Silver Spirit Cruise Photos
Palma de Mallorca (4)
The first thing we saw after leaving the station was the Sóller Tram, which runs between the town of Sóller and the Port de Sóller. The electric tramway opened in 1913, about a year and a half later than the Palma-Sóller railroad line.
Three of the line's current trams date back to the line's inauguration, and another five are vintage streetcars from Lisbon, Portugal that have been adapted to the Sóller line's 914mm (3-foot) gauge.
We don't know if this city-owned car's dents were caused by the tram, but we do think the driver was optimistic in parking alongside the tracks. (We like the car's livery, which makes it look like a children's toy version of a taxicab.)

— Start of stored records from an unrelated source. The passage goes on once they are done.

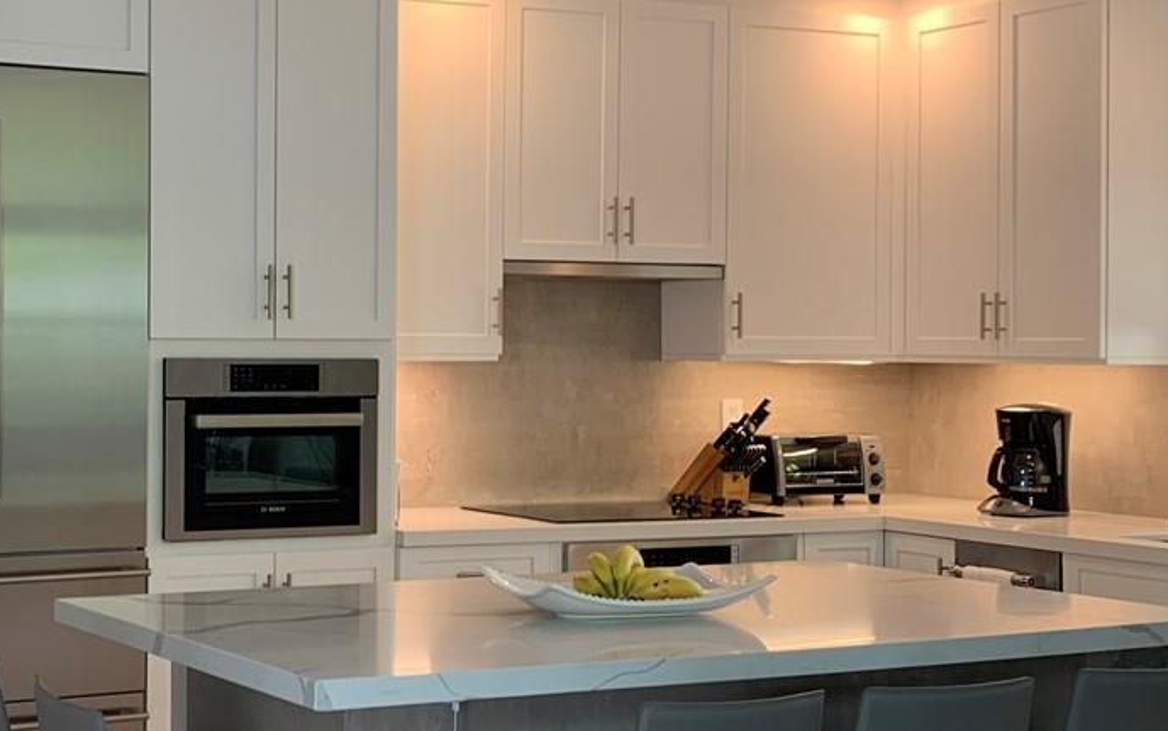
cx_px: 237
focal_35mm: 64
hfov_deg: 31.2
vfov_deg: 20.3
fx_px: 2038
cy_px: 336
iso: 50
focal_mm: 4.25
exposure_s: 1/60
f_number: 1.8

We had about an hour's free time before we had to catch our bus back to Palma, so we followed the tram to Sóller's cathedral square, which was only a couple of minutes from the railroad station. The square was filled with tourists, elderly café-sitters, and children with soccer balls and bikes.

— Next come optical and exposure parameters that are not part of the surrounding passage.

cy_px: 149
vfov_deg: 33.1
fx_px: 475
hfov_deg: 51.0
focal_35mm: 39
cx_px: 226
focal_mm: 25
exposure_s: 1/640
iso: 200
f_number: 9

After we'd paid a visit and left a donation in the Cathedral, Cheryl picked up a religious pamphlet as a souvenir.
Next, we expored a street that was labeled "Commercial Center." (The sign, in Mallorquín, had been supplied by the local merchants' association.) Because it was a holiday, most shops were closed, but a few had stayed open for tourists.

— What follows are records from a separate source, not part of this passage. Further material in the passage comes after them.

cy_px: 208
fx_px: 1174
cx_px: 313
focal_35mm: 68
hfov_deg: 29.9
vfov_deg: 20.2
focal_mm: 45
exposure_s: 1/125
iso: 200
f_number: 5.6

Since we were in a holiday mood, as opposed to a shopping
frame of mind, we continued into the surrounding neighborhood, which was so
quiet that the residents must have been sleeping, dead, or at the beach.
It appeared that not a creature was stirring, not even a mouse, inside this stone dwelling just beyond the town center.
Except for the tile street sign in Catalan, this building
reminded us of Venice, Italy
with its crumbling stucco and streaky pastel tones.